Перед тем как я продолжил, он сказал:
— Я выбрал виолончель не случайно. Из всех инструментов она больше всех похожа на человеческий голос. Просто играйте по-человечески, большего и не надо.
После этого мне уже не нужны были другие указания. Мне никогда не приходилось играть пьесу настолько нереальную, в которой виолончель не только лидировала, но временами соперничала с оркестром, как будто пытаясь схватить других музыкантов за горло, заставить их увидеть несправедливость и отчаяние. В концерте были и более легкие фрагменты, так же как и в моей беседе с Элгаром мелькали более шутливые темы. Он смеялся, рассказывая, как работал капельмейстером в сумасшедшем доме.
— Я тогда был немногим моложе вас, — сказал он. — Может быть, вы не чувствуете себя юным. Но поверьте мне, вы еще так молоды!
Тем не менее именно мрачные части концерта отложились у меня в памяти.

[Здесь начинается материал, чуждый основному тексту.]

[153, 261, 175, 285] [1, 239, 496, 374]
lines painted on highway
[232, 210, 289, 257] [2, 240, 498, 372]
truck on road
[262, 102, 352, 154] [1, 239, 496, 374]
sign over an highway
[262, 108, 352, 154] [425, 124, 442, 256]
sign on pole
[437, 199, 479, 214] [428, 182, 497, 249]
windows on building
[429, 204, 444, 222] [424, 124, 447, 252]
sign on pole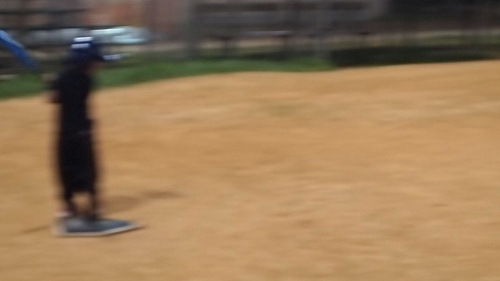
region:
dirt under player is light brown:
[1, 55, 498, 279]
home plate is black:
[53, 212, 145, 240]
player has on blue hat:
[63, 27, 120, 64]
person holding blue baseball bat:
[1, 29, 56, 101]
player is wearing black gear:
[48, 67, 98, 199]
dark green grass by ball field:
[1, 58, 332, 98]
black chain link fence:
[0, 0, 499, 65]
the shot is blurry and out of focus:
[0, 1, 498, 279]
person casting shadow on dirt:
[10, 181, 180, 245]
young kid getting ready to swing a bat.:
[5, 11, 143, 242]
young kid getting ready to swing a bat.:
[0, 20, 147, 245]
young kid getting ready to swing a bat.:
[2, 20, 139, 245]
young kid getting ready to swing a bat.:
[5, 15, 145, 240]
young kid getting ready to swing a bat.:
[5, 15, 145, 235]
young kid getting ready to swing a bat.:
[6, 15, 136, 240]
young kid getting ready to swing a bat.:
[5, 22, 142, 237]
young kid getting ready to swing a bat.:
[5, 27, 135, 237]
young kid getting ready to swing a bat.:
[7, 30, 139, 236]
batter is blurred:
[1, 19, 138, 240]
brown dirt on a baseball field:
[4, 58, 499, 278]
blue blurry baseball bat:
[1, 32, 46, 79]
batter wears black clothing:
[38, 48, 122, 225]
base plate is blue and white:
[53, 210, 142, 244]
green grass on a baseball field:
[6, 52, 333, 106]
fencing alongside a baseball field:
[1, 1, 498, 53]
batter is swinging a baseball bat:
[1, 26, 112, 226]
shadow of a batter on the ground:
[71, 184, 199, 220]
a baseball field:
[1, 60, 496, 277]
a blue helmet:
[65, 33, 119, 65]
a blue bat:
[1, 25, 52, 90]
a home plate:
[60, 210, 147, 239]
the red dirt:
[1, 65, 498, 279]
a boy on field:
[1, 30, 124, 227]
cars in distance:
[21, 19, 149, 43]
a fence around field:
[1, 0, 498, 63]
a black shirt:
[47, 58, 98, 127]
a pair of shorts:
[49, 124, 101, 196]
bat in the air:
[2, 23, 51, 75]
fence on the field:
[0, 1, 432, 82]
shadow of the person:
[96, 168, 181, 234]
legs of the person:
[53, 185, 110, 237]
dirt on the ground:
[2, 58, 495, 267]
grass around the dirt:
[5, 38, 480, 94]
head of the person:
[58, 31, 105, 61]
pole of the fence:
[185, 3, 205, 60]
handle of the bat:
[20, 48, 57, 103]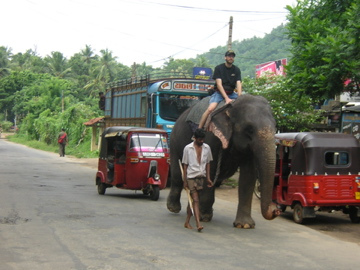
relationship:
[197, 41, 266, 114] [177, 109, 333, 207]
man on elephant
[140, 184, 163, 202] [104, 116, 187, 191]
wheel of taxi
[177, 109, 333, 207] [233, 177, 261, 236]
elephant has leg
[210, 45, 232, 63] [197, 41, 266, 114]
head on man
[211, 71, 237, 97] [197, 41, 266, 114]
arm on man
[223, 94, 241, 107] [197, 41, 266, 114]
hand on man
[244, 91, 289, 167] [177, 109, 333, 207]
head of elephant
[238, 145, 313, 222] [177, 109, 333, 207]
trunk of elephant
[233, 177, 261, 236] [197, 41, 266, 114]
leg of man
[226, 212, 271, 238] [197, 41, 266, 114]
foot of man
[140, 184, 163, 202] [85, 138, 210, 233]
wheel of car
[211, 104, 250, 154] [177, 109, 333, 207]
ear of elephant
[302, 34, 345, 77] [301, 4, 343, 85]
leaves on tree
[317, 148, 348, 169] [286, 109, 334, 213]
window on truck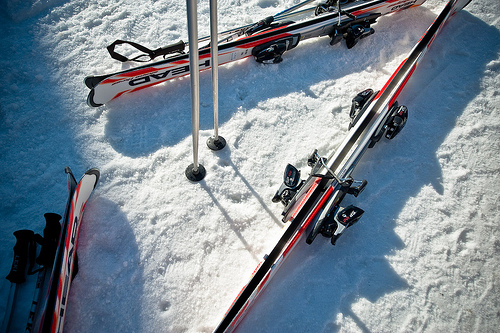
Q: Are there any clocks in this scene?
A: Yes, there is a clock.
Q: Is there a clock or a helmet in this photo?
A: Yes, there is a clock.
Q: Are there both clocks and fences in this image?
A: No, there is a clock but no fences.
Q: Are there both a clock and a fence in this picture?
A: No, there is a clock but no fences.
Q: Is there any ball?
A: No, there are no balls.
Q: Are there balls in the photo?
A: No, there are no balls.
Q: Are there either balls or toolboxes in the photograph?
A: No, there are no balls or toolboxes.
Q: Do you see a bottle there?
A: No, there are no bottles.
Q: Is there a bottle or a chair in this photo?
A: No, there are no bottles or chairs.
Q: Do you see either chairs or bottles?
A: No, there are no bottles or chairs.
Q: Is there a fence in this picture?
A: No, there are no fences.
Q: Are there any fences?
A: No, there are no fences.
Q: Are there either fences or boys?
A: No, there are no fences or boys.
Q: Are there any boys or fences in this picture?
A: No, there are no fences or boys.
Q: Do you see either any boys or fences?
A: No, there are no fences or boys.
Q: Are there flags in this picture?
A: No, there are no flags.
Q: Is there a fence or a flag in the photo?
A: No, there are no flags or fences.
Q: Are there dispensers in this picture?
A: No, there are no dispensers.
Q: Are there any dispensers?
A: No, there are no dispensers.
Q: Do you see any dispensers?
A: No, there are no dispensers.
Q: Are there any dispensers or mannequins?
A: No, there are no dispensers or mannequins.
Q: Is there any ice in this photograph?
A: Yes, there is ice.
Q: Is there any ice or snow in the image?
A: Yes, there is ice.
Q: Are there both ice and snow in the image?
A: Yes, there are both ice and snow.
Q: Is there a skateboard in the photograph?
A: No, there are no skateboards.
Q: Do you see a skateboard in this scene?
A: No, there are no skateboards.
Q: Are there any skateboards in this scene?
A: No, there are no skateboards.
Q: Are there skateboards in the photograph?
A: No, there are no skateboards.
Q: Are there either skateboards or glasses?
A: No, there are no skateboards or glasses.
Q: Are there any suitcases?
A: No, there are no suitcases.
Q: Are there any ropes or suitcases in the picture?
A: No, there are no suitcases or ropes.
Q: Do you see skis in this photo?
A: Yes, there are skis.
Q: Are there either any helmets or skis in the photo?
A: Yes, there are skis.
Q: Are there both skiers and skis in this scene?
A: No, there are skis but no skiers.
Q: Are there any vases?
A: No, there are no vases.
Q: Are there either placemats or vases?
A: No, there are no vases or placemats.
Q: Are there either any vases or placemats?
A: No, there are no vases or placemats.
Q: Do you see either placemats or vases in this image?
A: No, there are no vases or placemats.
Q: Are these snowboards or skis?
A: These are skis.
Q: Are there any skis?
A: Yes, there are skis.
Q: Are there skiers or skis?
A: Yes, there are skis.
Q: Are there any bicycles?
A: No, there are no bicycles.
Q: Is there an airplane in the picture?
A: No, there are no airplanes.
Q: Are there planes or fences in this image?
A: No, there are no planes or fences.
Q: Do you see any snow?
A: Yes, there is snow.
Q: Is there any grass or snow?
A: Yes, there is snow.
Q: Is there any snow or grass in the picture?
A: Yes, there is snow.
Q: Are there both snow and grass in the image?
A: No, there is snow but no grass.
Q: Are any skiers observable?
A: No, there are no skiers.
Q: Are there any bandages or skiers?
A: No, there are no skiers or bandages.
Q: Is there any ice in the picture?
A: Yes, there is ice.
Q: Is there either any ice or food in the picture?
A: Yes, there is ice.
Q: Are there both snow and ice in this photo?
A: Yes, there are both ice and snow.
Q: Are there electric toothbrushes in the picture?
A: No, there are no electric toothbrushes.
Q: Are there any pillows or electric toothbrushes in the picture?
A: No, there are no electric toothbrushes or pillows.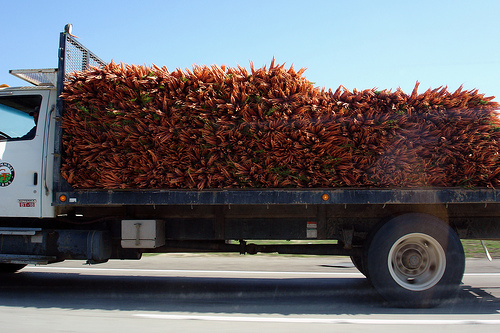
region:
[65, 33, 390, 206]
a truck that is full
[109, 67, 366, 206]
a truck with a pile of plants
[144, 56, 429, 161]
plants that are piled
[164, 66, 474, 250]
plants that are stacked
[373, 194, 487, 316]
truck with a tire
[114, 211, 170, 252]
a truck with a box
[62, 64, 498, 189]
Plants on the back of a truck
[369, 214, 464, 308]
A back tire on a truck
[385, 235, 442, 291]
A rim on a truck tire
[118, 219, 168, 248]
A white box under a truck trailer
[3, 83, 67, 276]
The white cab of a truck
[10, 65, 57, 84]
A wire ledge over a truck roof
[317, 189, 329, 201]
A round orange light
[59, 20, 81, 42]
A bird perched on a truck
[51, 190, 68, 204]
An orange light on the side of a truck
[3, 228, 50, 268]
A step on the driver's side of a truck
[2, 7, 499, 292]
white truck transporting corn in the husk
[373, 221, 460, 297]
black rear tire on truck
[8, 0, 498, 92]
clear blue cloudless sky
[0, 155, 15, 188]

И я до сих пор вижу его сидящим за роялем и задумчиво, почти незаметно кивающим головой во время моего исполнения. Он разделял мои печали и смятение. За исключением того, что он нашел способ озвучить свое смятение.
После того как я отложил виолончель, а Элгар поставил между нами чайный поднос, мне стало труднее поддерживать разговор. Он рассказал о единственной записи концерта, сделанной в 1919 году, и сказал, что хочет в ближайшее время сделать это снова и надеется, что технический прогресс шагнул далеко вперед. Он надеялся, что после завершения турне я проведу еще немного времени в Лондоне и вместе с ним поработаю над записью концерта.